Un gruppo di procuratori generali sta intraprendendo un’azione legale per bloccare la proposta di acquisizione da 6,2 miliardi di dollari di stazioni televisive da parte di Tegna da parte di Nexstar Media Group, definendo l’accordo dannoso per le bollette dei consumatori via cavo e per il giornalismo locale.
Una causa intentata mercoledì presso il tribunale distrettuale degli Stati Uniti a Sacramento ha affermato che l’accordo proposto tra otto forze dell’ordine statali, incluso il procuratore della California. Il generale Rob Bonta sostiene che l’accordo proposto darebbe a Nextster un controllo eccessivo sulle stazioni televisive locali, danneggiando in definitiva i consumatori riducendo la diversità delle fonti di notizie nei loro mercati.
Bonta ha affermato in un comunicato che l’accordo “causerebbe un danno irreparabile alle notizie locali e ai consumatori che fanno affidamento sui loro resoconti come un’importante fonte di informazione”. Tra i ricorrenti figurano anche i procuratori generali degli stati di Colorado, Connecticut, Illinois, New York, North Carolina, Oregon e Virginia.
Nexter, con sede a Irving, in Texas, è attualmente il più grande proprietario di stazioni negli Stati Uniti, con 164 punti vendita, tra cui KTLA a Los Angeles. Una volta fusa con Tegna, Nexstar avrà 265 stazioni televisive che raggiungeranno l’80% degli Stati Uniti e molteplici punti vendita in diversi mercati.
La causa sostiene inoltre che la fusione darebbe a Nextster troppa influenza nella negoziazione delle tariffe dei fornitori di pay-TV che trasportano le loro stazioni. Commissioni più elevate pagate a Nexstar verranno trasferite ai clienti sulle bollette via cavo e via satellite, sostiene la causa.

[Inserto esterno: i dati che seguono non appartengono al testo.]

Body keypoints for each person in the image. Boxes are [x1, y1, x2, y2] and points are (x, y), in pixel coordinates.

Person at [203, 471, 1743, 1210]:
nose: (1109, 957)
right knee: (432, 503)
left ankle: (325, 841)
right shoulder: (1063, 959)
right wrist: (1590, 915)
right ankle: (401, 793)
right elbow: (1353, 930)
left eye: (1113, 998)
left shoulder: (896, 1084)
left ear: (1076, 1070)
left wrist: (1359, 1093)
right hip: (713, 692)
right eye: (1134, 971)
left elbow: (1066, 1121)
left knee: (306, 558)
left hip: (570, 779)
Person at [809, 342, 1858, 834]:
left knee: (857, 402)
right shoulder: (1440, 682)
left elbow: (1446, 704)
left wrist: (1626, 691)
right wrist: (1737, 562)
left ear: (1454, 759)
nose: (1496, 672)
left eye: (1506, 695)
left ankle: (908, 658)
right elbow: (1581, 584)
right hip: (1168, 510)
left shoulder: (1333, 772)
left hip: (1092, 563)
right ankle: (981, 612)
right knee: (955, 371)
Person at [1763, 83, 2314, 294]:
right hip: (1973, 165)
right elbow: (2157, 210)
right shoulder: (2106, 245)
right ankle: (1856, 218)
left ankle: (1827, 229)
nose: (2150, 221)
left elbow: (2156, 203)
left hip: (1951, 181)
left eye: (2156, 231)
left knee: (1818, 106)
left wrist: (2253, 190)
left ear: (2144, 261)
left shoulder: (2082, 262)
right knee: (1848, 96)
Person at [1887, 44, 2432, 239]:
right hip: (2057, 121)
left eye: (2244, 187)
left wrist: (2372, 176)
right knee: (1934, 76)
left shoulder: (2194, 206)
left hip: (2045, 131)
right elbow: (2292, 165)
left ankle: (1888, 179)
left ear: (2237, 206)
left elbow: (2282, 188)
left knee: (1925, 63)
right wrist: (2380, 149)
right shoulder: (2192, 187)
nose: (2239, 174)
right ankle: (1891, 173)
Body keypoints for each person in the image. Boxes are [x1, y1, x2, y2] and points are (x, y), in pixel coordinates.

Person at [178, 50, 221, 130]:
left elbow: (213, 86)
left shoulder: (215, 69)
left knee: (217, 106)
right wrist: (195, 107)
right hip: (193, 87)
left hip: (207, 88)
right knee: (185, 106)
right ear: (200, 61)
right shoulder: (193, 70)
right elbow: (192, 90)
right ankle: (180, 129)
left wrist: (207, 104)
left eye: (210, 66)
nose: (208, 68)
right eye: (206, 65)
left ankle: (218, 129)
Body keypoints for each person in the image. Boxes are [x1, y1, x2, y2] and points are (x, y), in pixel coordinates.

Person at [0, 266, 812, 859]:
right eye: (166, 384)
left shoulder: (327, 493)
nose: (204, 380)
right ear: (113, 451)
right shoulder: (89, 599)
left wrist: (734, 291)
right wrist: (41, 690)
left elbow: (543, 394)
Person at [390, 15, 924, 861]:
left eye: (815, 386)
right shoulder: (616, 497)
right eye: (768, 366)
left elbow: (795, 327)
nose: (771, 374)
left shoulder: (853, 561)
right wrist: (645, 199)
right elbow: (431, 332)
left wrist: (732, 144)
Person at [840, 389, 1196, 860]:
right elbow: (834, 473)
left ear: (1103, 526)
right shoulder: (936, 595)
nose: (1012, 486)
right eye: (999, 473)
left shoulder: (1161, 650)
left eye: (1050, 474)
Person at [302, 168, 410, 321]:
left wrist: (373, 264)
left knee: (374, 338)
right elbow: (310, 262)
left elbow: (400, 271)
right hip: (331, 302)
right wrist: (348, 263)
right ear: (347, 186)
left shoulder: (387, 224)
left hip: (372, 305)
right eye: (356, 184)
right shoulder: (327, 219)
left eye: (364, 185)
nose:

La maggior parte delle stazioni di Nexstar sono affiliate di ABC, CBS, NBC e Fox, che trasmettono tutte il calcio NFL, la programmazione televisiva più apprezzata con un ampio margine. Le controversie sulle tariffe di trasporto tra i proprietari delle stazioni e i fornitori di pay-TV portano spesso a blackout e interruzioni del servizio per gli abbonati.
DirecTV, che serve circa 11 milioni di abbonati alla pay-TV negli Stati Uniti, ha intentato una causa simile giovedì nello stesso tribunale, sostenendo che l’accordo con Nexstar “aumenterebbe irreparabilmente i costi per i consumatori, ridurrebbe la concorrenza locale, chiuderebbe le redazioni locali e aumenterebbe sia la frequenza che la durata dei blackout dei principali team locali e della programmazione della rete”.
Un rappresentante di Nexstar non ha risposto a una richiesta di commento.
Il presidente Trump ha affermato di sostenere l’accordo proposto da Nexstar. Ma tutti i principali proprietari di emittenti televisive ritengono che il consolidamento sia necessario affinché il business delle emittenti televisive possa andare avanti mentre lottano per competere con le piattaforme di streaming video che hanno perso quote di pubblico.
Le aziende affermano di essere in svantaggio nella competizione con le aziende tecnologiche perché si limitano a possedere il 39% delle stazioni negli Stati Uniti, un limite fissato nel 2003.
Nexster ha recentemente escluso conduttori veterani e giornalisti in onda dalle stazioni di Los Angeles, Chicago e New York. Ulteriori riduzioni delle redazioni televisive locali si verificheranno se Nexstar riuscisse ad acquisire Tegna, il che significherebbe probabilmente il consolidamento delle redazioni locali dove possiede più stazioni.